Atmospheric remote sensing is vitally important to addressing major societal challenges related to climate change and atmospheric pollution. An EU-funded project is reducing the uncertainty in critical atmospheric parameters and training a new generation of scientists in new observation techniques.

According to the Intergovernmental Panel on Climate Change (IPCC), aerosol–cloud interactions represent the single largest uncertainty in models for prediction of climate changes. Exploiting the recent and rapid development of remote sensing instrumentation related to lidar, radar and radiometry would be highly valuable. However, current university curricula do not include these important techniques.

The 'Initial training for atmospheric remote sensing' (ITARS) project is fostering pan-European course development and training of a new generation of scientists in academia and the private sector. With EU support, the consortium is improving understanding and parameterisation of aerosol and cloud processes in atmospheric models.
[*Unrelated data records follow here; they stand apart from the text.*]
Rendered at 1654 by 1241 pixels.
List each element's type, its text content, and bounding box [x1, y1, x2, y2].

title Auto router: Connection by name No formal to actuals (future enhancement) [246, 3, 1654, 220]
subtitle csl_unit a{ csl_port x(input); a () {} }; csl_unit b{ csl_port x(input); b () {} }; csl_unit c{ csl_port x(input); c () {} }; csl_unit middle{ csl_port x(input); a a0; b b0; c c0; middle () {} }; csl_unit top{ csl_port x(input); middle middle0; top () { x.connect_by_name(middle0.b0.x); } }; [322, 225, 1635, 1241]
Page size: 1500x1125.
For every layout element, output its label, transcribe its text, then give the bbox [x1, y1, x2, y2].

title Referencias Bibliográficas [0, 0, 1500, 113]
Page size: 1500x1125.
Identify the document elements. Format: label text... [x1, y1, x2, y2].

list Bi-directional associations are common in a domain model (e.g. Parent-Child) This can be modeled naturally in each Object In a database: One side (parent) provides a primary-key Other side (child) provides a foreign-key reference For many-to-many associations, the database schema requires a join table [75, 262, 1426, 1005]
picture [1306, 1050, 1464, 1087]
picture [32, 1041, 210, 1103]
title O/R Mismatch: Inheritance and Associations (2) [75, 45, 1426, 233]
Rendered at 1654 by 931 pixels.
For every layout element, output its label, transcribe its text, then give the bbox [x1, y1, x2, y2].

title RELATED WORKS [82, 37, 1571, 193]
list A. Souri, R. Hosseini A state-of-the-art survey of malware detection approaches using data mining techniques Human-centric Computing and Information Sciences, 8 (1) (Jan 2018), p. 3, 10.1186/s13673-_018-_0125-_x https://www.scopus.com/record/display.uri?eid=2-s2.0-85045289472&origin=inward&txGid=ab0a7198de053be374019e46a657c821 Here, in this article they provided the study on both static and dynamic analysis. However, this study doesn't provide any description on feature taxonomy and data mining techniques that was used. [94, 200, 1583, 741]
ITARS is fostering the synergistic use of various sensor systems through its well-defined research agenda. Fellows become experts in the use of one technology but combine it with at least one other instrument.

The project got off to a very dynamic start with a three-day workshop featuring lectures by all the principal investigators and a summer school focusing on instruments and the algorithms used for interpretation of measurements. Transferable skills are an important complement to technical ones when it comes to career success, so several special courses have also been offered in science communication and mentoring of doctoral students. Another on writing skills is on the agenda for March 2015. The team is exploiting the well-established learning platform Blackboard to which all members continuously contribute online tutorials. During the second project period, another summer school and two joint measurement campaigns organised largely by the fellows themselves rounded out research and training programmes.

Network events and weekly e-seminars provide a valuable forum for presenting research, detailing results and exchanging ideas. All sessions are available on Blackboard.

Outreach began by raising awareness among the general public of climate change and its potential impact. That is shifting as the project moves forward to professional stakeholders and potential career opportunities for the fellows. In October 2015 the ITARS fellows will present themselves on a booth of the World Meteorological Technology Expo in Brussels, an important meeting point of industry and academia in the field of atmospheric remote sensing. The final event will showcase fellows' work to the scientific community, manufacturers of meteorological instruments and the media. A new era in observing and understanding of aerosol–cloud interactions in support of climate modelling is on the horizon.